Eponine knocks on his door at dawn.

The light is blinding when he opens his eyes and rises from bed. There's a sharp pain in his head, and he squints at the light coming in through the windows. He reaches the door and opens it, and Eponine walks in and embraces him.

"It's been too long," she murmurs, then parts from him to sit on one of the aged dining chairs.

"I expected you back sooner," Grantaire says, sitting across from her.

"I would've, but my aunt made me stay, care for the child for awhile; she hired a wet nurse after I insisted I must return here." Eponine explains. "He's about four months now."

Grantaire nods. "A boy, then?"

"Yes. Lucien, after his father." She smiles. "The spitting image of him, too, I think, but my aunt insists it's my nose he has. Hair's a bit darker than his father's, but quite lighter than mine. His eyes, those are definitely his father's…" She plays with the edges of her skirt.

"You miss him?"

"I do, but he's much better with her; I can't provide for him the way she can," Eponine says. "She'll take of him better than my own parents ever did with me."

"Do your parents know you've returned?" Grantaire asks, leaning back in the chair.

"Yes." Her gaze drifts to the floor. "Father isn't happy I disappeared, and I don't know what Mother told him. Got shoved around a bit, before Mother intervened. He doesn't know about Lucien, though. With any luck, he never will."
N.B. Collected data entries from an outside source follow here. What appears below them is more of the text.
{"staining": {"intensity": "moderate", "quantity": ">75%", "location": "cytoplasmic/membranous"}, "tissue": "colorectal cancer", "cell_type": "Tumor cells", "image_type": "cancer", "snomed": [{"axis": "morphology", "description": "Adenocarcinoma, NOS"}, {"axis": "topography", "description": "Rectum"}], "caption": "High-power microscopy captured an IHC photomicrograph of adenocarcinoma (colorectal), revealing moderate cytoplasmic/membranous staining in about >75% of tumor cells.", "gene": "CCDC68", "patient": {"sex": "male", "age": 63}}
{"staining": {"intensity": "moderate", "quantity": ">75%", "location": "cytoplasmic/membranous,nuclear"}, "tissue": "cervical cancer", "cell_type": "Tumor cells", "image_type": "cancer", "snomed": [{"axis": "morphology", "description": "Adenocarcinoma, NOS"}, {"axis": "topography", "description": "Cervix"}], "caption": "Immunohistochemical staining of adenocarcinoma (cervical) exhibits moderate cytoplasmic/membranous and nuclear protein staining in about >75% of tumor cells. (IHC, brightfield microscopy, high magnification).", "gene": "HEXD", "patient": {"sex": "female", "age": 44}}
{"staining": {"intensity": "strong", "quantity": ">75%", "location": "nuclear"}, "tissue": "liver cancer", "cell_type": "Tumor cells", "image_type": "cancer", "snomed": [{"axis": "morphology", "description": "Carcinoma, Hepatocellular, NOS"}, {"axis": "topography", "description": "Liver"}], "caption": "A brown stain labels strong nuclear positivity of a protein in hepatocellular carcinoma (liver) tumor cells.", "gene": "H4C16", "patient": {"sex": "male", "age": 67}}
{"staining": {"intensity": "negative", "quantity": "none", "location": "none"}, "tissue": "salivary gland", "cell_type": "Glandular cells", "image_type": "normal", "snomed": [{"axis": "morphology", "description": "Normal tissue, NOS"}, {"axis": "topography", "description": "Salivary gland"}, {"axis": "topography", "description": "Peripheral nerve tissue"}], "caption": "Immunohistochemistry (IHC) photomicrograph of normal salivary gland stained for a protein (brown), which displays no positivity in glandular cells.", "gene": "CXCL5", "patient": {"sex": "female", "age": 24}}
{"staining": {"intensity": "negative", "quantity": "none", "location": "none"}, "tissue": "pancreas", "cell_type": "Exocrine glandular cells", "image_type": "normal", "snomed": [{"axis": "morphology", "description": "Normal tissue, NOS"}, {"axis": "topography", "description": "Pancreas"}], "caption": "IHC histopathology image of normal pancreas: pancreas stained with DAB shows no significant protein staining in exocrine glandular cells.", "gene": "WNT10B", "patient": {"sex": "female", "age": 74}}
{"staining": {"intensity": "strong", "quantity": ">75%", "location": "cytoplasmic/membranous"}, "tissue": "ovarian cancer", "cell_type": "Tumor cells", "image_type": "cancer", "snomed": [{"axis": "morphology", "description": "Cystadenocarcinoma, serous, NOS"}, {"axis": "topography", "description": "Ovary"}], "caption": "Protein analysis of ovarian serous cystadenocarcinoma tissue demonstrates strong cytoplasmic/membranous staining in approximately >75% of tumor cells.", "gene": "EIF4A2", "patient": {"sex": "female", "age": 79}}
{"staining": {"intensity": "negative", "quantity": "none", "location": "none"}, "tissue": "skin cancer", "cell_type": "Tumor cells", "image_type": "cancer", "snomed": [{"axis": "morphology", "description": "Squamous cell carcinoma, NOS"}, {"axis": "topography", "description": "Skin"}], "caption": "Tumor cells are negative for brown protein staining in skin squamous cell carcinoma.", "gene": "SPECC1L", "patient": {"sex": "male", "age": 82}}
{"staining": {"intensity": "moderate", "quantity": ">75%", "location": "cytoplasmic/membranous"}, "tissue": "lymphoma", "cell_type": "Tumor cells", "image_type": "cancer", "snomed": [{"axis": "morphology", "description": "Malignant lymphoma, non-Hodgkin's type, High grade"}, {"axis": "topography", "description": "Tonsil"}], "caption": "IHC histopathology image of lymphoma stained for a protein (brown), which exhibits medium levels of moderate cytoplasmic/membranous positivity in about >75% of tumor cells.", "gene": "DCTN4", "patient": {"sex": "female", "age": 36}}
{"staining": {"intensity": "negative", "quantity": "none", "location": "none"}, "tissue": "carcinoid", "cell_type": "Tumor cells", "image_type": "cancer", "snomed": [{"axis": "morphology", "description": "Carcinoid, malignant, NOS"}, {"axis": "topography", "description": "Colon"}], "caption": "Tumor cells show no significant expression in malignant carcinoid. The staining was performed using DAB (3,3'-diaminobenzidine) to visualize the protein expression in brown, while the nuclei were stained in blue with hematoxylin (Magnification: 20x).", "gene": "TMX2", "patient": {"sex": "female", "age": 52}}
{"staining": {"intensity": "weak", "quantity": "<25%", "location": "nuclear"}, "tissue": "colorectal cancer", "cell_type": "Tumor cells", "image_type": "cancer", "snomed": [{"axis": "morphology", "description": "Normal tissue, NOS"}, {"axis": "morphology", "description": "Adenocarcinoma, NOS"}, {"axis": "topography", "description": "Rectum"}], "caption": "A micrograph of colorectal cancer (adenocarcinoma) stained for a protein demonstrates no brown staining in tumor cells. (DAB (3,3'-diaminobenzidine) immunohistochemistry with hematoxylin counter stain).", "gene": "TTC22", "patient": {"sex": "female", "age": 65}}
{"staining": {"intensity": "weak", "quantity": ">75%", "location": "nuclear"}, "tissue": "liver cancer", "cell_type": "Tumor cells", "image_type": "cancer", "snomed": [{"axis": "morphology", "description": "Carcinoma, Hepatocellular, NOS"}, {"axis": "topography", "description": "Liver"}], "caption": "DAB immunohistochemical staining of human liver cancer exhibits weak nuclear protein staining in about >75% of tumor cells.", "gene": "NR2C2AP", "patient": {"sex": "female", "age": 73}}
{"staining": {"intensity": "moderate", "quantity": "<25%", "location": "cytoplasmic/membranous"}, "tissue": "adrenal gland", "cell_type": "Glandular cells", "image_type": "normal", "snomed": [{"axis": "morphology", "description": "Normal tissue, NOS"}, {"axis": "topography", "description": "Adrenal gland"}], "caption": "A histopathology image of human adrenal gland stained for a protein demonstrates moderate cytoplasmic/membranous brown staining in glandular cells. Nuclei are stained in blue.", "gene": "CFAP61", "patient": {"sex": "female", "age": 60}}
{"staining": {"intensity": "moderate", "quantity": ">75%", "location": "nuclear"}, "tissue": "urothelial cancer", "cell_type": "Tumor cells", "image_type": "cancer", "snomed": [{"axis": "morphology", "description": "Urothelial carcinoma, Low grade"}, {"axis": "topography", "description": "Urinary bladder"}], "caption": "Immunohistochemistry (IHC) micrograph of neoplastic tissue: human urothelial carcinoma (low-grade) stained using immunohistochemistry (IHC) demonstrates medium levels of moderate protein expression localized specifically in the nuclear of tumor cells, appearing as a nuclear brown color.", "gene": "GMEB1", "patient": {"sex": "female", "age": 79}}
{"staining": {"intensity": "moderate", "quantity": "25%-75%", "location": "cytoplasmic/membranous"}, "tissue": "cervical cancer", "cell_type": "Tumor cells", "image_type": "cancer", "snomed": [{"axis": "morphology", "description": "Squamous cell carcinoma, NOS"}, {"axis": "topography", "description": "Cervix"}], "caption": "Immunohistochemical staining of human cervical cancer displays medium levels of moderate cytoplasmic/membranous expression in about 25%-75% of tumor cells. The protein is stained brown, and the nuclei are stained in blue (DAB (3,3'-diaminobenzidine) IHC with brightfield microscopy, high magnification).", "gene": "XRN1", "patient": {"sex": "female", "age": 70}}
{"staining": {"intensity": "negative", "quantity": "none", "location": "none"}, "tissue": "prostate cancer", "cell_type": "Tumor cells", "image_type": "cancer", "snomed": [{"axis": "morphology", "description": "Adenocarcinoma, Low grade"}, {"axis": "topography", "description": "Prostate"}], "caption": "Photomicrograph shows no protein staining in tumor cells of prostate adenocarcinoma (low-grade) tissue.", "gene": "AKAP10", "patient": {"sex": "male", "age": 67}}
"If I know anything about your father, it's that he pokes his nose where it doesn't belong."

"I only want to keep Lucien safe, and I want to keep Enjolras out of this as long as I can for his own protection. I don't know what Father would do if he knew about my connection to either of them."

"You cannot hide this from Enjolras for forever," Grantaire tells her, reaching for her hand across the table.

"I don't plan to," she replies. "I'm trying to find a way to tell him. Give me time."

Grantaire takes a deep breath. "Alright."


June 1832. Plague runs through the streets of Paris. Political tensions have risen. General Lamarque is dead.

On the eve of the General's funeral, the gamine speaks to the cynic in an alleyway beside the Musain.

"I want you to give this to him if I don't make it." She hands over a worn piece of parchment to him.

"Why don't you go in there and tell him now?" he hisses, gesturing to the door.

"He's got enough on his mind; telling him of Lucien now would be a distraction he doesn't need!" She looks around. "If my life ceases before this is over, I don't care if he's polishing off his gun, you give that to him."

"Eponine—"

"I'm trusting you!" She straightens the cap on her head and dashes off into the dark.